What you return should be the complete listing, unchanged, with no pictures in it.

Records for the exercise.
[Start of Attachment]

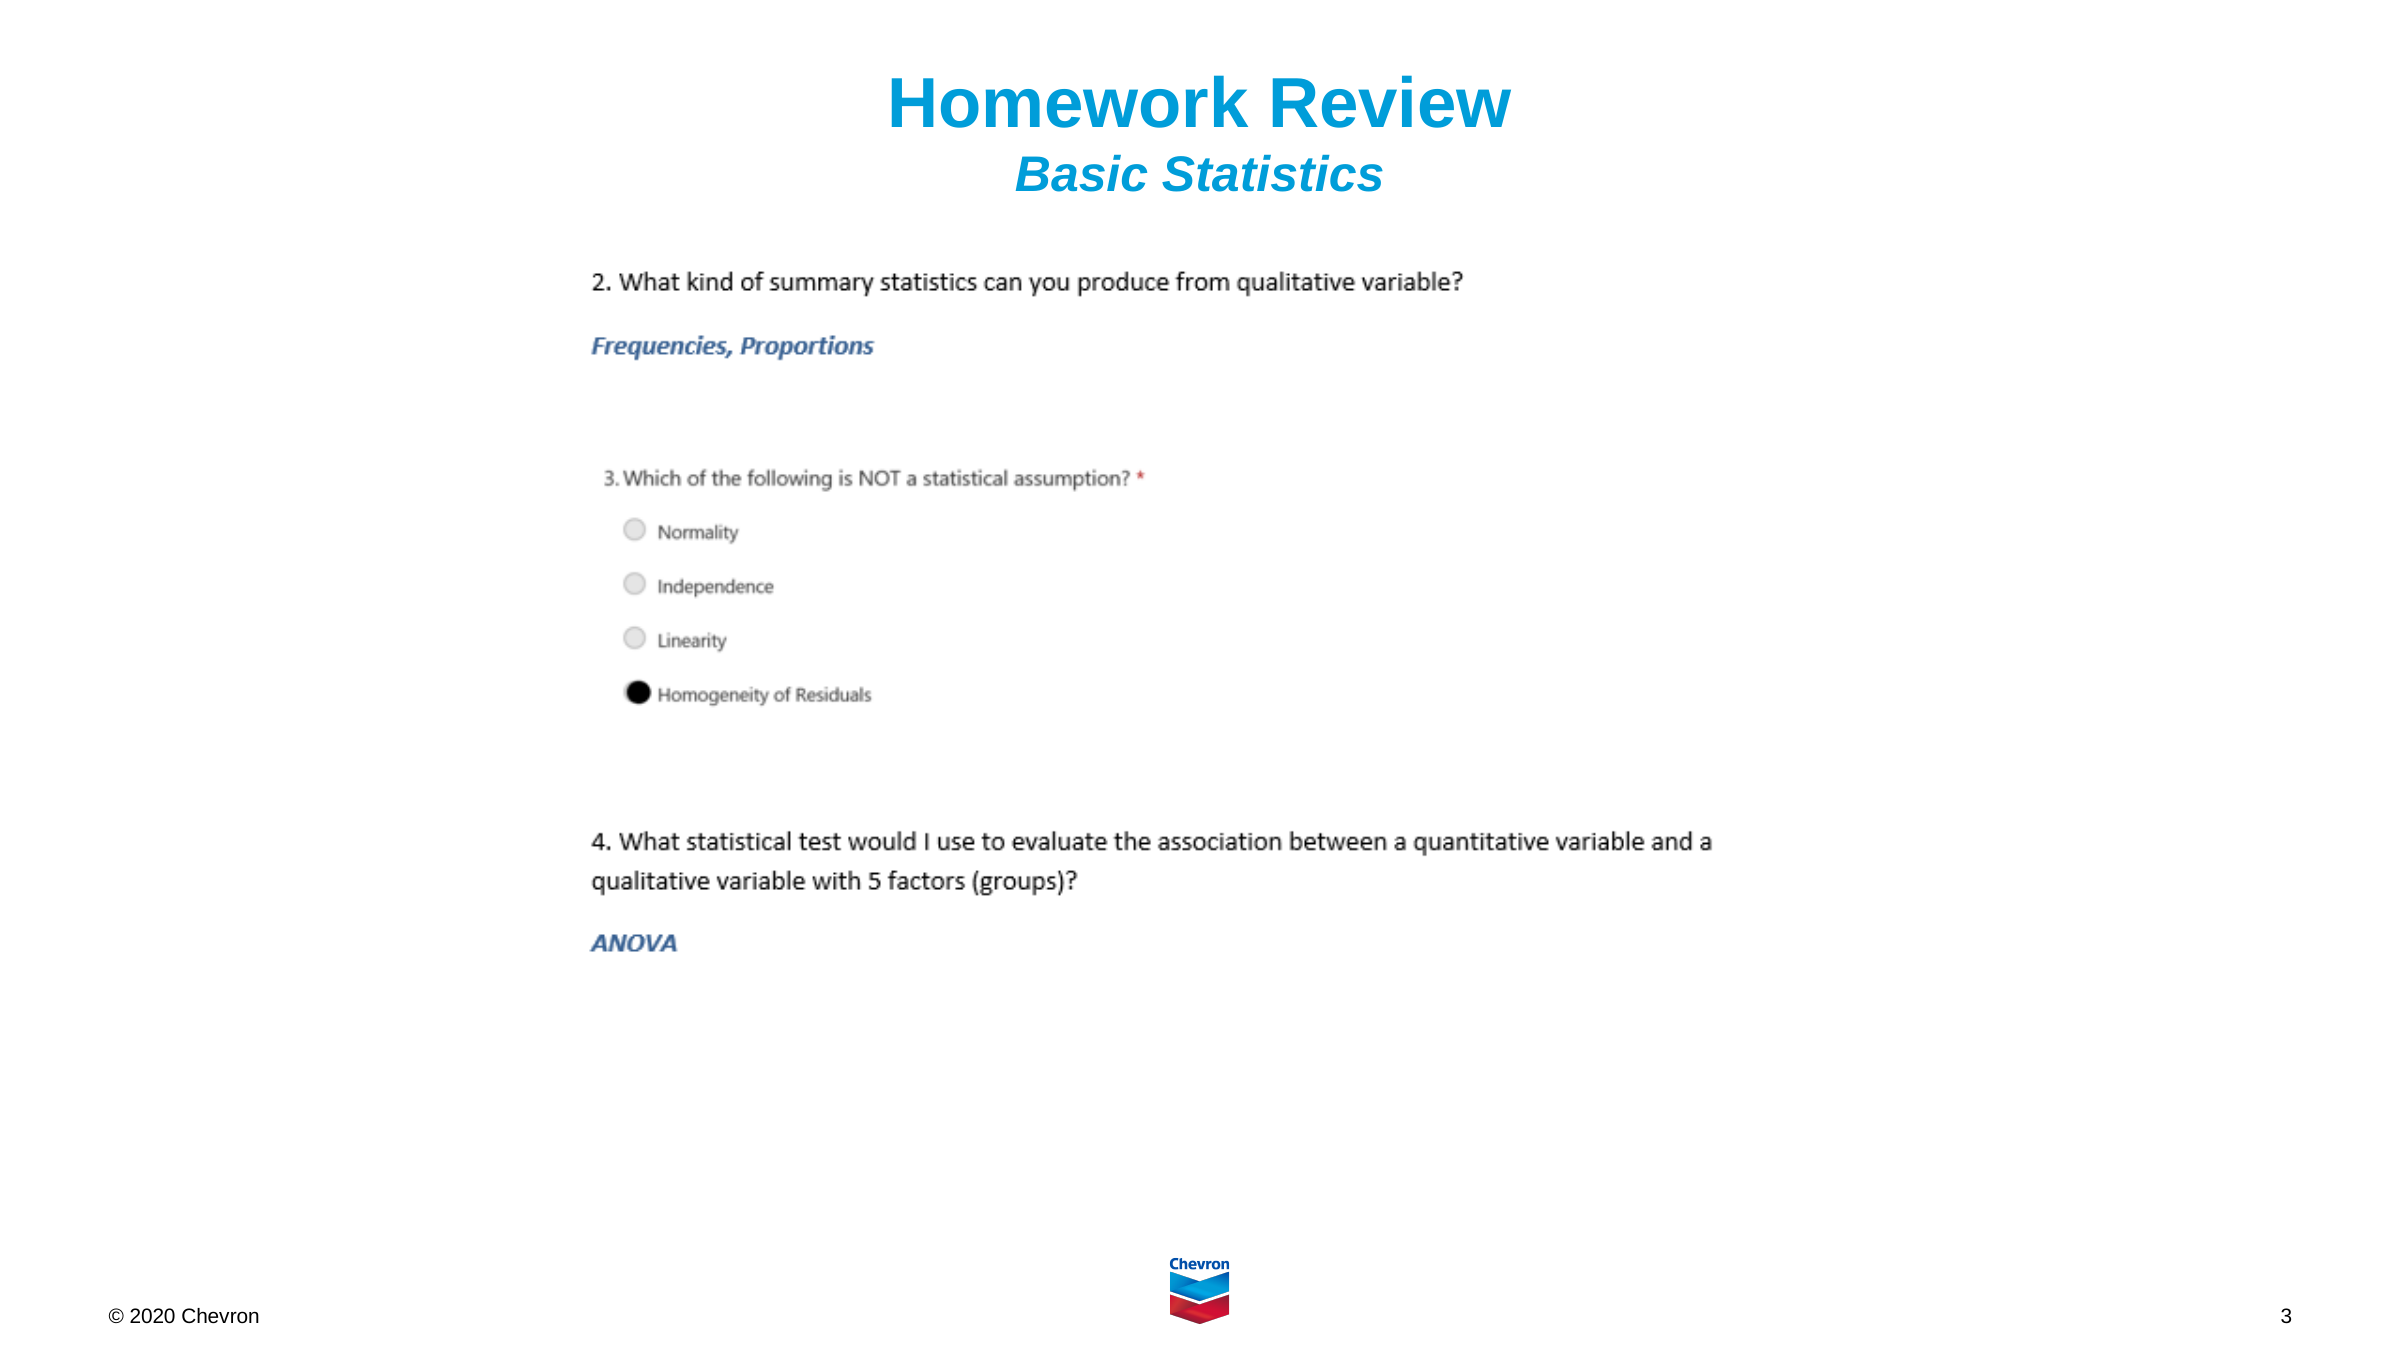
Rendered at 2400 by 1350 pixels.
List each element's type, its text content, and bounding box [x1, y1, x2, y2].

picture [1150, 1238, 1249, 1344]
title Homework Review Basic Statistics [108, 47, 2292, 217]
picture [573, 259, 1776, 1013]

[End of Attachment]

Completed task.
Rendered at 2400 by 1350 pixels.
List each element's type, its text content, and bounding box [x1, y1, x2, y2].

picture [1150, 1238, 1249, 1344]
title Homework Review Basic Statistics [108, 47, 2292, 217]
picture [573, 259, 1776, 1013]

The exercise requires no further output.